Determining when regulations can be waived would be left to state and EPA regional directors who oversee underground injection programs for other waste materials. These regulators would determine whether the impermeable layers above and below the injection site are sufficient to protect water sources.

At this time, however, EPA is simply seeking comments on how the government should eventually regulate underground injection of CO2, the agency stresses. The actual regulations are yet to come.

Research on underground injection of CO2 is also just getting started, EPA notes. The agency estimates that some 30 geological sequestration demonstration projects are operating in the U.S. Many more are planned in the global rush to find an inexpensive and safe way to capture and permanently sequester CO2.

Along with its modified proposal, EPA released a computer simulation by Lawrence Berkeley National Laboratory.
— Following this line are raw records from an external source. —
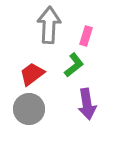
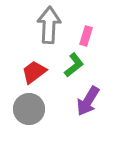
red trapezoid: moved 2 px right, 2 px up
purple arrow: moved 1 px right, 3 px up; rotated 40 degrees clockwise
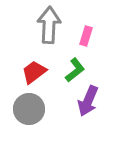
green L-shape: moved 1 px right, 5 px down
purple arrow: rotated 8 degrees counterclockwise
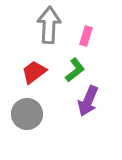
gray circle: moved 2 px left, 5 px down
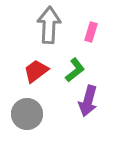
pink rectangle: moved 5 px right, 4 px up
red trapezoid: moved 2 px right, 1 px up
purple arrow: rotated 8 degrees counterclockwise
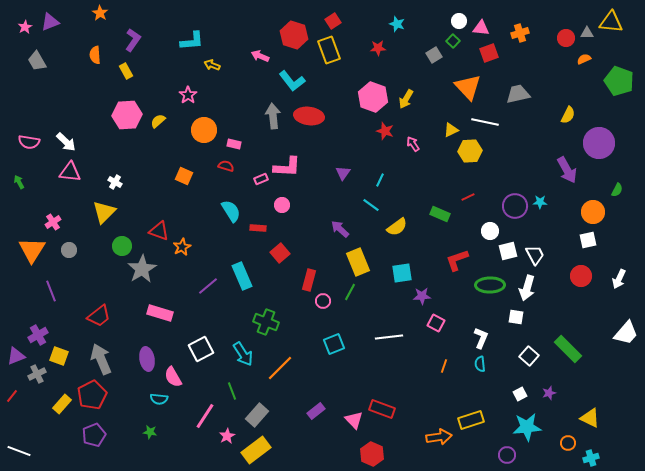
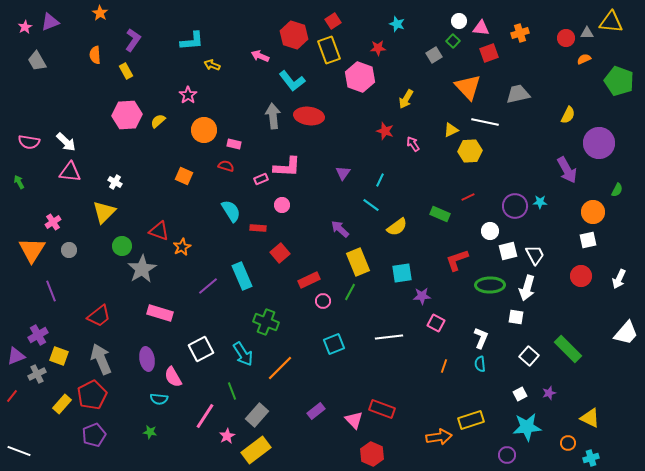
pink hexagon at (373, 97): moved 13 px left, 20 px up
red rectangle at (309, 280): rotated 50 degrees clockwise
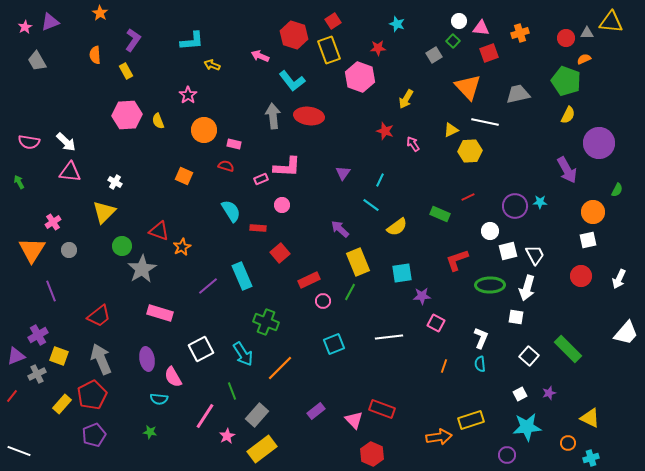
green pentagon at (619, 81): moved 53 px left
yellow semicircle at (158, 121): rotated 70 degrees counterclockwise
yellow rectangle at (256, 450): moved 6 px right, 1 px up
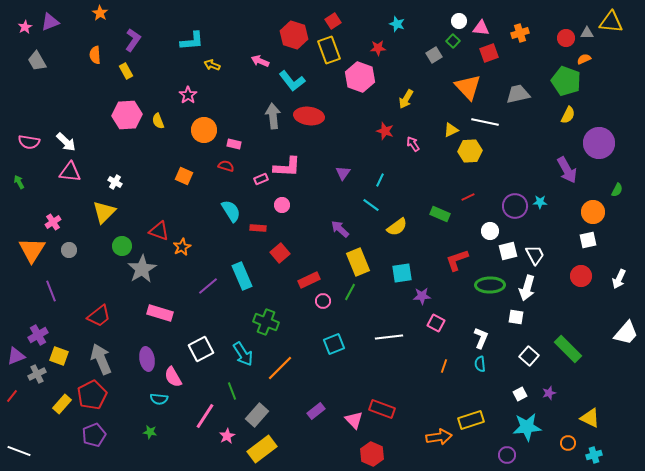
pink arrow at (260, 56): moved 5 px down
cyan cross at (591, 458): moved 3 px right, 3 px up
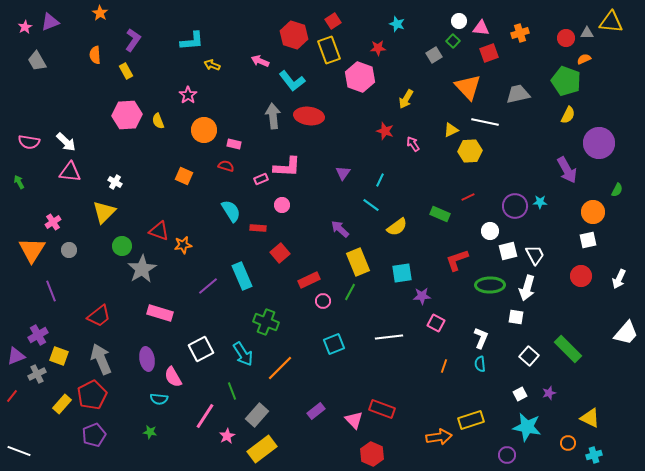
orange star at (182, 247): moved 1 px right, 2 px up; rotated 18 degrees clockwise
cyan star at (527, 427): rotated 16 degrees clockwise
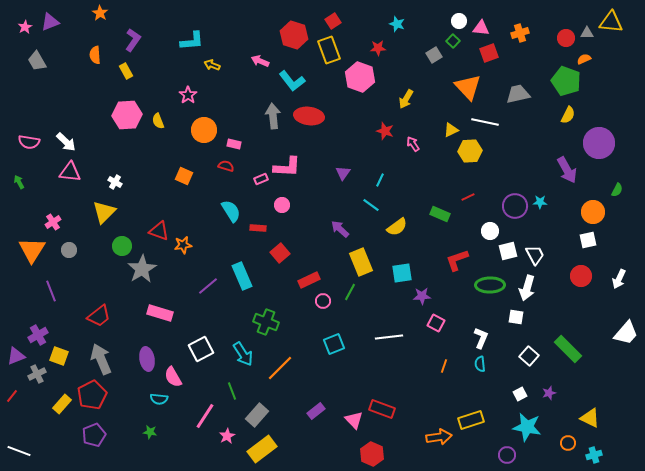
yellow rectangle at (358, 262): moved 3 px right
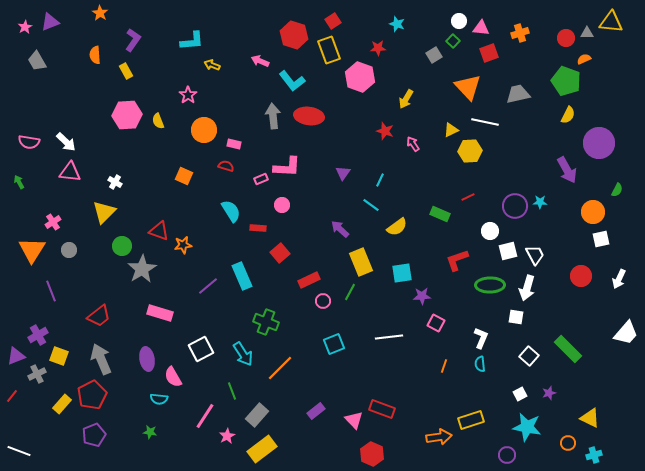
white square at (588, 240): moved 13 px right, 1 px up
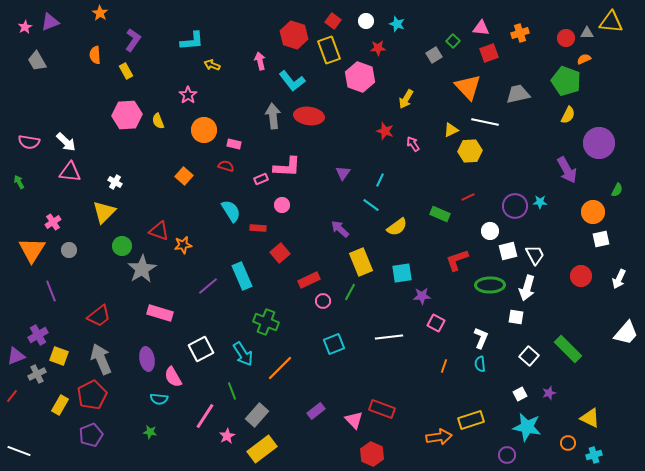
red square at (333, 21): rotated 21 degrees counterclockwise
white circle at (459, 21): moved 93 px left
pink arrow at (260, 61): rotated 54 degrees clockwise
orange square at (184, 176): rotated 18 degrees clockwise
yellow rectangle at (62, 404): moved 2 px left, 1 px down; rotated 12 degrees counterclockwise
purple pentagon at (94, 435): moved 3 px left
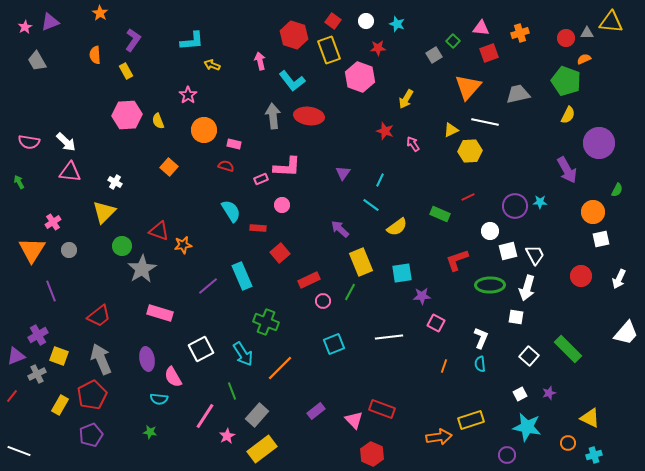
orange triangle at (468, 87): rotated 24 degrees clockwise
orange square at (184, 176): moved 15 px left, 9 px up
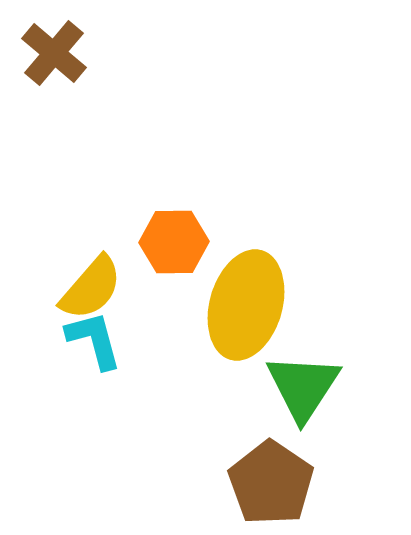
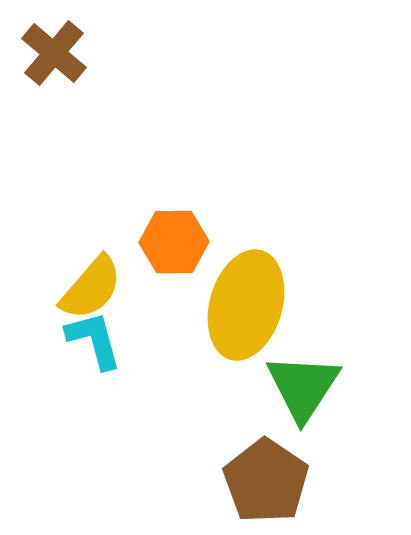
brown pentagon: moved 5 px left, 2 px up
It found that CO2 can cause leaching of naturally occurring trace elements such as arsenic, barium, cadmium, mercury, lead, antimony, selenium, zinc, and uranium from geological formations, but only arsenic could be released into water at levels exceeding drinking water 
standards.

Roberson wants drillers to go deeper, below aquifers. “However, if we lose this battle and water quality gets degraded, we expect the well’s owner and operators to pay for water treatment in perpetuity,” he says. “They have to understand they are taking a risk. This is going to be a pretty hefty ticket to consider.”

CO2 sequestration demonstration projects must include strong groundwater monitoring components, Roberson says, adding that, so far, CO2 migration studies have relied too strongly on modeling. Test data will just be coming in when EPA is finalizing the regulation, which Roberson expects in late 2010 or 2011.

“We want that regulation to be tough,” Roberson says. “EPA can always dial it back and make it less restrictive if the technology proves to work. But you can’t get water back if you have a problem.”

EPA would not comment beyond its documents.